- [Action item] Images excepted, the data below must be repeated exactly.

- [Dataset extract]
[Start of section]

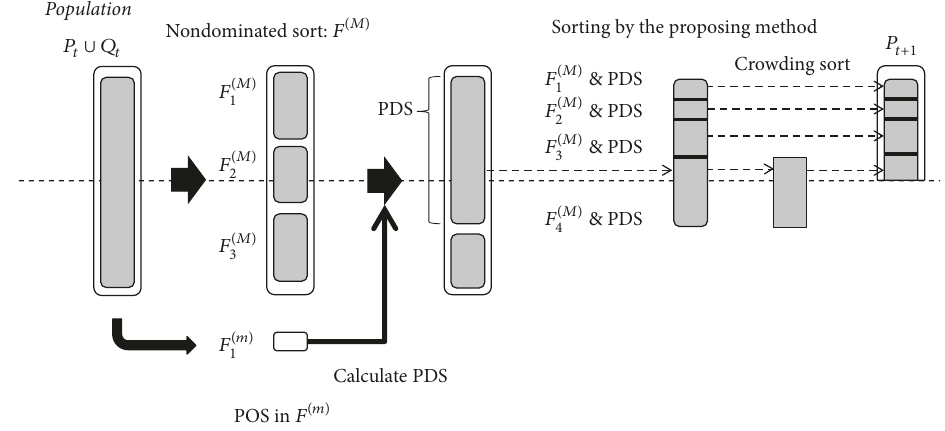
Figure 3: Single population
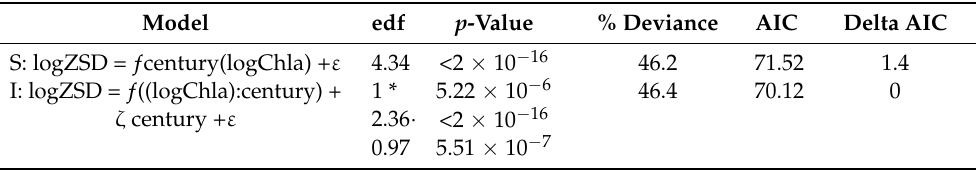
I: logZSD = ƒ((logChla):century)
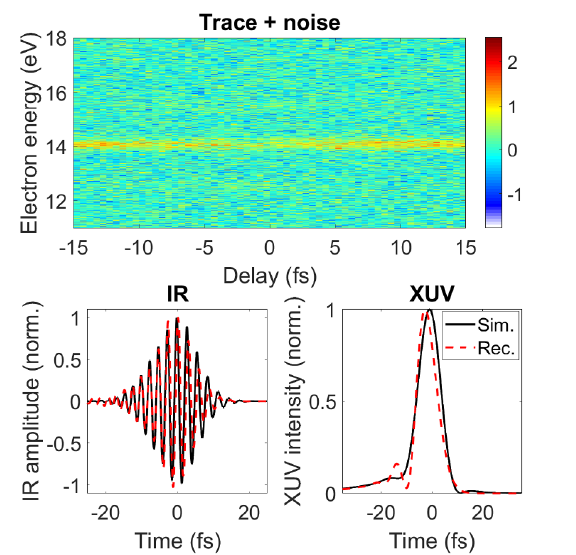
Figure 3. Results of the STRIPE reconstruction, with a large white noise applied to the SFA trace. The top panel shows the noisy simulated trace, whereas the bottom panels show a com- parison of the simulated and reconstructed pulse. Despite the signal-to-noise ratio is very low, STRIPE can recover the pulses with almost the same accuracy.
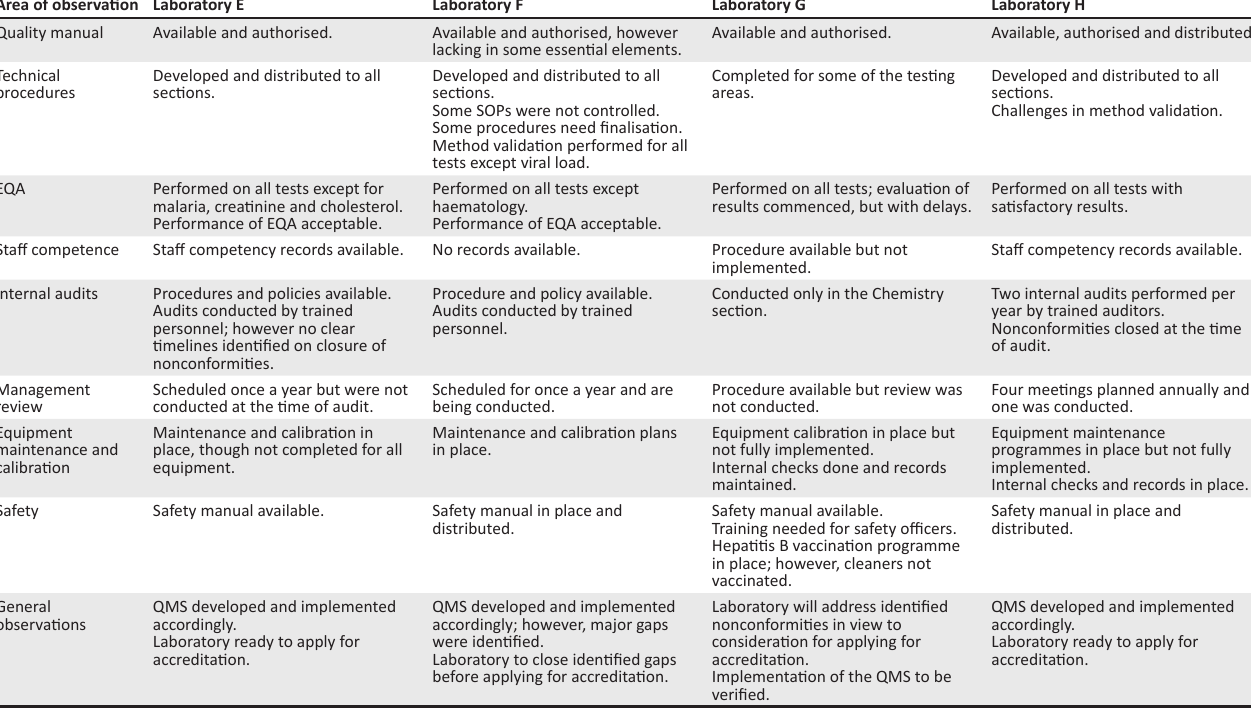
TABLE 2: Qualitative results from trial assessment using the SANAS checklist in BOBS-mentored laboratories enrolled in the Botswana SLMTA programme 2010−2011. Area of observation Laboratory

[End of section]

- [Task output]
Figure 3: Single population
I: logZSD = ƒ((logChla):century)
Figure 3. Results of the STRIPE reconstruction, with a large white noise applied to the SFA trace. The top panel shows the noisy simulated trace, whereas the bottom panels show a com- parison of the simulated and reconstructed pulse. Despite the signal-to-noise ratio is very low, STRIPE can recover the pulses with almost the same accuracy.
TABLE 2: Qualitative results from trial assessment using the SANAS checklist in BOBS-mentored laboratories enrolled in the Botswana SLMTA programme 2010−2011. Area of observation Laboratory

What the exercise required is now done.